[TASK OBJECTIVE]:
What you return should be each line of the data containing the string "gebruiken".

Records from a dataset
----

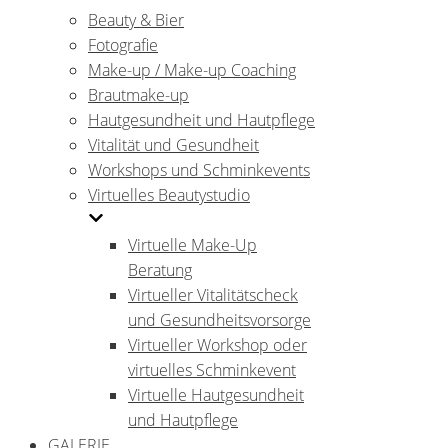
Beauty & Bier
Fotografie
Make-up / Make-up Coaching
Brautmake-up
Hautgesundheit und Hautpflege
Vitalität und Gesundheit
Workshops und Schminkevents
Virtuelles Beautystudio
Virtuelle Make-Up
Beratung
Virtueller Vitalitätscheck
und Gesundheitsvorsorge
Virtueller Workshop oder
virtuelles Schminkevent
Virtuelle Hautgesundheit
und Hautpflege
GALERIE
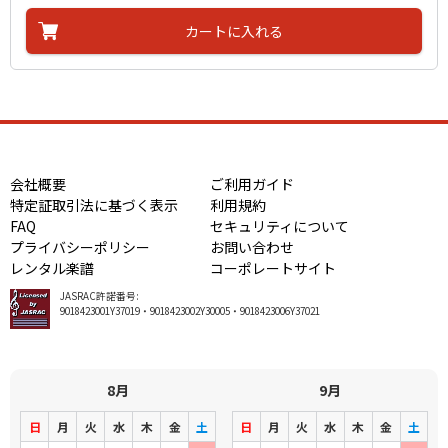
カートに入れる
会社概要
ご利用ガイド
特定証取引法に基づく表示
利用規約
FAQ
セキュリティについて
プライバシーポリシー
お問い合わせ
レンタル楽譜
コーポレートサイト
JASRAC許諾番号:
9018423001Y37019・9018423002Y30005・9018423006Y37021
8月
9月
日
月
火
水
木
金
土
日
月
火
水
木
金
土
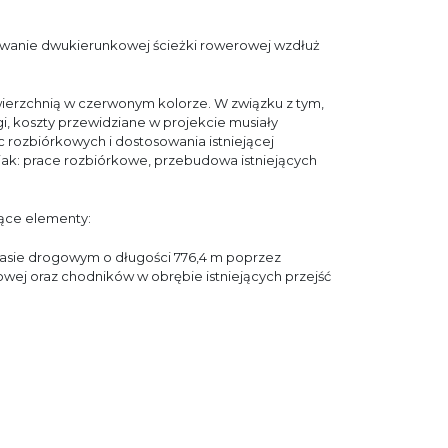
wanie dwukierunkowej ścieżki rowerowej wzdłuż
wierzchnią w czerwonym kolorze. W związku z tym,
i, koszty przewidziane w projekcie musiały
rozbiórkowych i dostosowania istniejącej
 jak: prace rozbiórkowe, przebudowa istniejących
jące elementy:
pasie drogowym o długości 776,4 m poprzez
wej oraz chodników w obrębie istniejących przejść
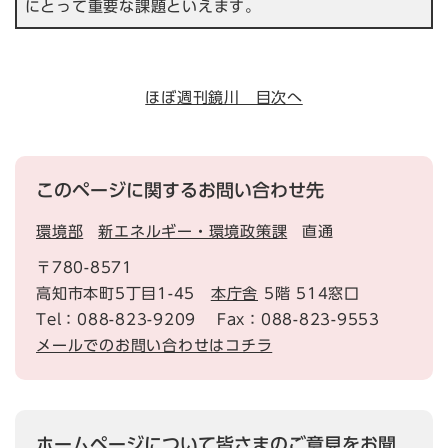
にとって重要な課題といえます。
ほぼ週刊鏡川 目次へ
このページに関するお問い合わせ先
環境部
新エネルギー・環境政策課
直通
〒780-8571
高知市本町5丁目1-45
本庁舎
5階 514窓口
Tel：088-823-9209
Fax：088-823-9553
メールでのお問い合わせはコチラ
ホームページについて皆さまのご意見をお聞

----

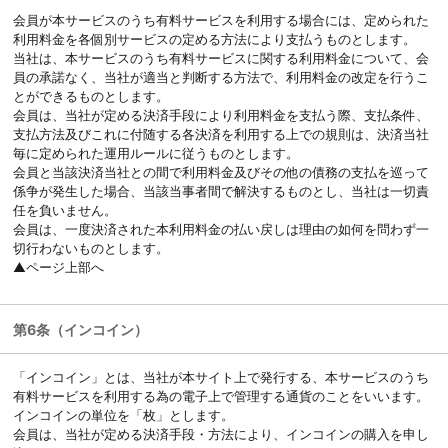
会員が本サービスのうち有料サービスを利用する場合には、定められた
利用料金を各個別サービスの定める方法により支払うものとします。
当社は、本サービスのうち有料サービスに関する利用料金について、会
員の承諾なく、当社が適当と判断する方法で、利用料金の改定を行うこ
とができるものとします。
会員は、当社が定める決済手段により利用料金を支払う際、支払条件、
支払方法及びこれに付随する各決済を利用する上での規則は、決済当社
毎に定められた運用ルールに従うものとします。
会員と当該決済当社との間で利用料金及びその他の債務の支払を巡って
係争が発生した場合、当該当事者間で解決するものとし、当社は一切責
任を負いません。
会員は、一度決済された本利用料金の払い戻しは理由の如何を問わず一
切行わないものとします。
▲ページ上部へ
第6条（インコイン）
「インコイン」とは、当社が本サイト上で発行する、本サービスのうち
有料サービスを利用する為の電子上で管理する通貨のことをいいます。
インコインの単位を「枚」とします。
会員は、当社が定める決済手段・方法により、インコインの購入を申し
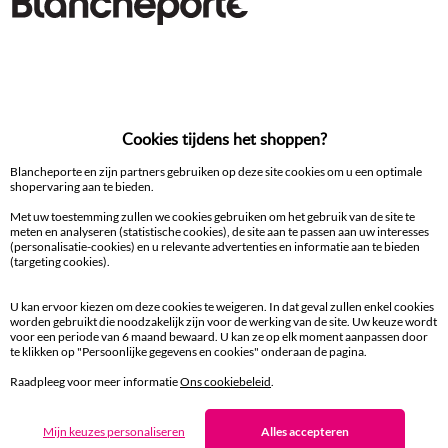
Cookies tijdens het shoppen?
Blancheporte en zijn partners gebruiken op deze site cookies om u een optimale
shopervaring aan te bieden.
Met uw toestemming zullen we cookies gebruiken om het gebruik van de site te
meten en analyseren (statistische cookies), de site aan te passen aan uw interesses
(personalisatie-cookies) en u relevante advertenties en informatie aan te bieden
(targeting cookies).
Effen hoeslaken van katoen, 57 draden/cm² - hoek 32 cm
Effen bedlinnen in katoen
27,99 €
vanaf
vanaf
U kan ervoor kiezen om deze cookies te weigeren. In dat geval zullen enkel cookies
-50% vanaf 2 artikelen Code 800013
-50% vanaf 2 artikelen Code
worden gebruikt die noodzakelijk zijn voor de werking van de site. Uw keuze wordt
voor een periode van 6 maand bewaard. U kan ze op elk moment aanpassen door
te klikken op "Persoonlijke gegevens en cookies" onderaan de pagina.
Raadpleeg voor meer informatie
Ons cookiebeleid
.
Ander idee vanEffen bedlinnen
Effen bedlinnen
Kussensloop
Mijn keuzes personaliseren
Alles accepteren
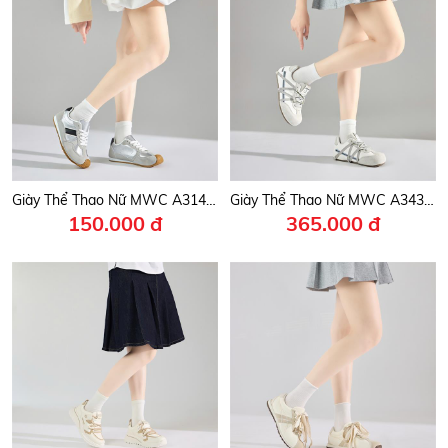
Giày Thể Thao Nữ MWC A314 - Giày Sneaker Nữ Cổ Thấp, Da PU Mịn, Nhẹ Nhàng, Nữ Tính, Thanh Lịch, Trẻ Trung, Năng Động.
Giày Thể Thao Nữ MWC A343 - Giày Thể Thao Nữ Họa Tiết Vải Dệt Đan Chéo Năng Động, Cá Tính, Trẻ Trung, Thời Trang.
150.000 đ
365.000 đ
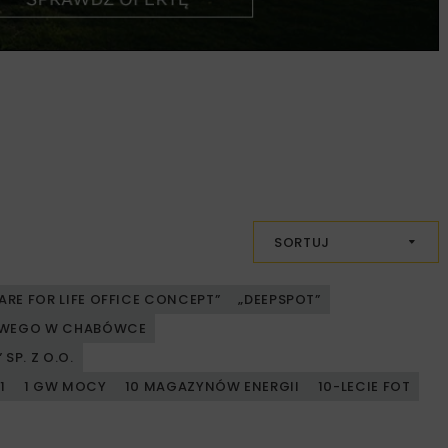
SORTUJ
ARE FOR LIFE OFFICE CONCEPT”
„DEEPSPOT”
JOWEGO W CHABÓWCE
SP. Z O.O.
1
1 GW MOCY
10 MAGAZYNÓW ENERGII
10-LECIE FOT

----

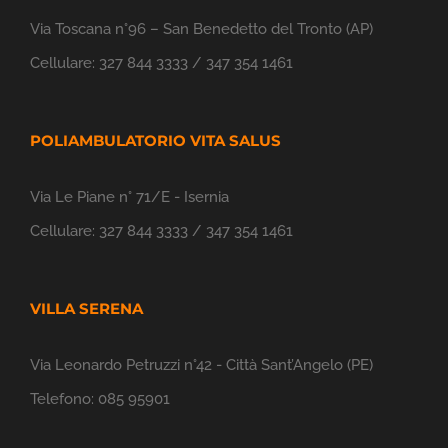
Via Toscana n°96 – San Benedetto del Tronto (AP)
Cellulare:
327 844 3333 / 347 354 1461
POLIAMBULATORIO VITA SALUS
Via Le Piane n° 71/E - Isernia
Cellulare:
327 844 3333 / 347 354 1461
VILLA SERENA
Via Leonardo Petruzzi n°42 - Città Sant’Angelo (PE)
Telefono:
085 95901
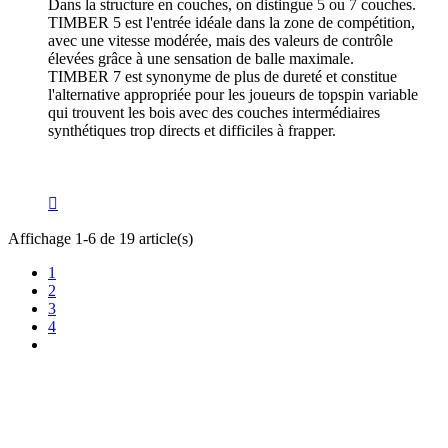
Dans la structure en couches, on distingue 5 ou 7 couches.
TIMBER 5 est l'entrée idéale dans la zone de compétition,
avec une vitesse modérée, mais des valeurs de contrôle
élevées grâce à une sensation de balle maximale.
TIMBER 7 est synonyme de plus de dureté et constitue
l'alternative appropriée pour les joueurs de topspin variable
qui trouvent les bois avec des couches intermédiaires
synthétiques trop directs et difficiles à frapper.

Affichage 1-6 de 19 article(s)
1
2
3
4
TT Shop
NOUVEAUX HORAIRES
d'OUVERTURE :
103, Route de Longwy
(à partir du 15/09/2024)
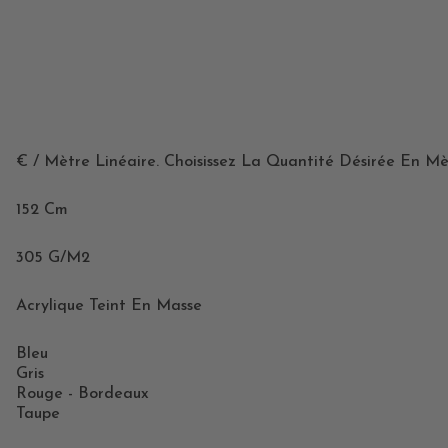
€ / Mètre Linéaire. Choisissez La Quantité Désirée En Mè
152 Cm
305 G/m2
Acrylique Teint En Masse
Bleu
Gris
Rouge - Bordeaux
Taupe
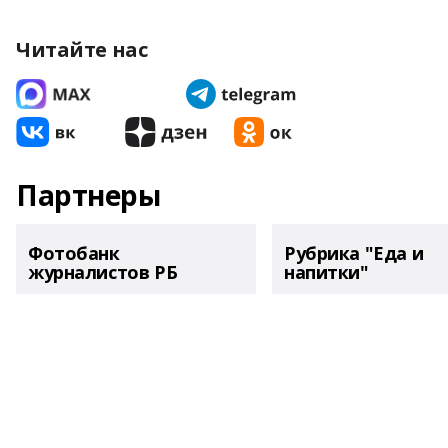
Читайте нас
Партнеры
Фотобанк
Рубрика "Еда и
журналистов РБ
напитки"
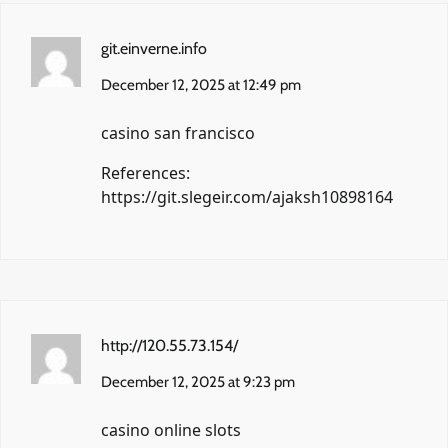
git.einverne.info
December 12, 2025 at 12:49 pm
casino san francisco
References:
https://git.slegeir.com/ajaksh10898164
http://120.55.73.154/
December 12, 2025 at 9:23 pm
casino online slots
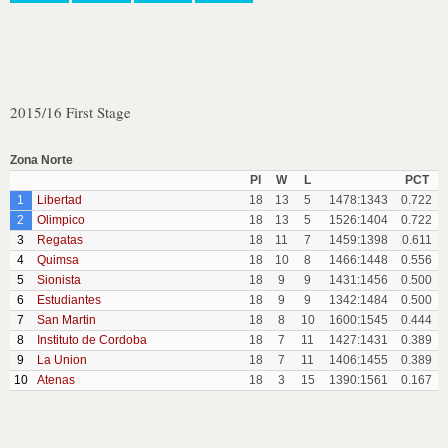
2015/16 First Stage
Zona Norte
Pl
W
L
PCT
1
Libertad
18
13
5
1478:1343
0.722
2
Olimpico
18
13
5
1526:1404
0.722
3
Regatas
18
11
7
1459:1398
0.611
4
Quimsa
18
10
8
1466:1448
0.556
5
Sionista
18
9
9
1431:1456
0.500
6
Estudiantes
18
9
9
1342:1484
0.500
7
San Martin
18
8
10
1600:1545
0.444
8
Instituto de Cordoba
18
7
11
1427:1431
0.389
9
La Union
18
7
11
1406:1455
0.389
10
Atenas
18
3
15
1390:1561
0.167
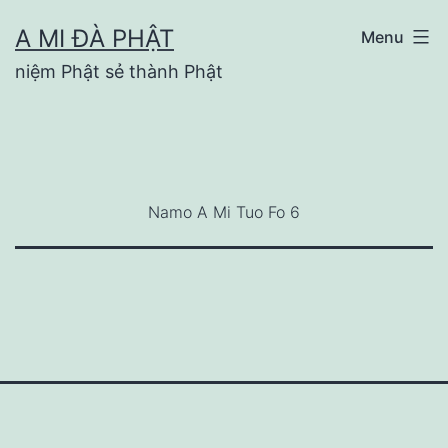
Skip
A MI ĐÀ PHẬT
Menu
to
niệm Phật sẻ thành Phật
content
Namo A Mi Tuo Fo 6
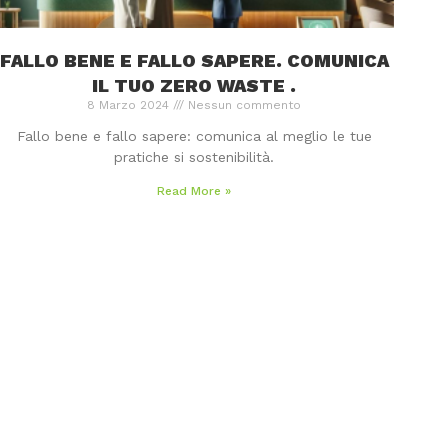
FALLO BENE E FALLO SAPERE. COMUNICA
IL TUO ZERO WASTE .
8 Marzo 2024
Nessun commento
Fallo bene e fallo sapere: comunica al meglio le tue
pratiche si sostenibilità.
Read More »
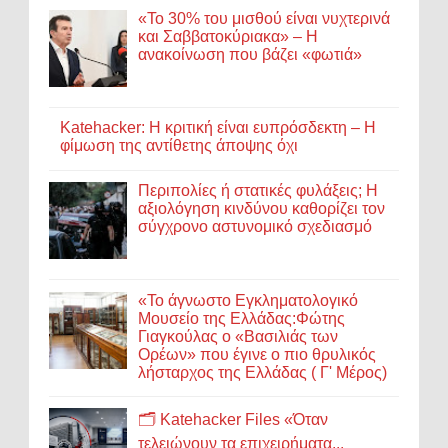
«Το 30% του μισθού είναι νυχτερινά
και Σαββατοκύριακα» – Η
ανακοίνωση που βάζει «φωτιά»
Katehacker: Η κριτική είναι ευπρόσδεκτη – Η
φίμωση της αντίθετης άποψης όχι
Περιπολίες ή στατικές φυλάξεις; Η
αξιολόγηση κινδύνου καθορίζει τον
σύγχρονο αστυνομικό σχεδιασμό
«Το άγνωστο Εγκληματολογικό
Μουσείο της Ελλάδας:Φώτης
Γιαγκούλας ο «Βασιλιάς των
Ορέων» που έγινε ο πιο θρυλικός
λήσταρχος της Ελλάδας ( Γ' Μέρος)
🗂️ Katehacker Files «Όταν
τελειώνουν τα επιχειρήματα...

----

[EXERCISE RESPONSE]:
Blancheporte en zijn partners gebruiken op deze site cookies om u een optimale
Met uw toestemming zullen we cookies gebruiken om het gebruik van de site te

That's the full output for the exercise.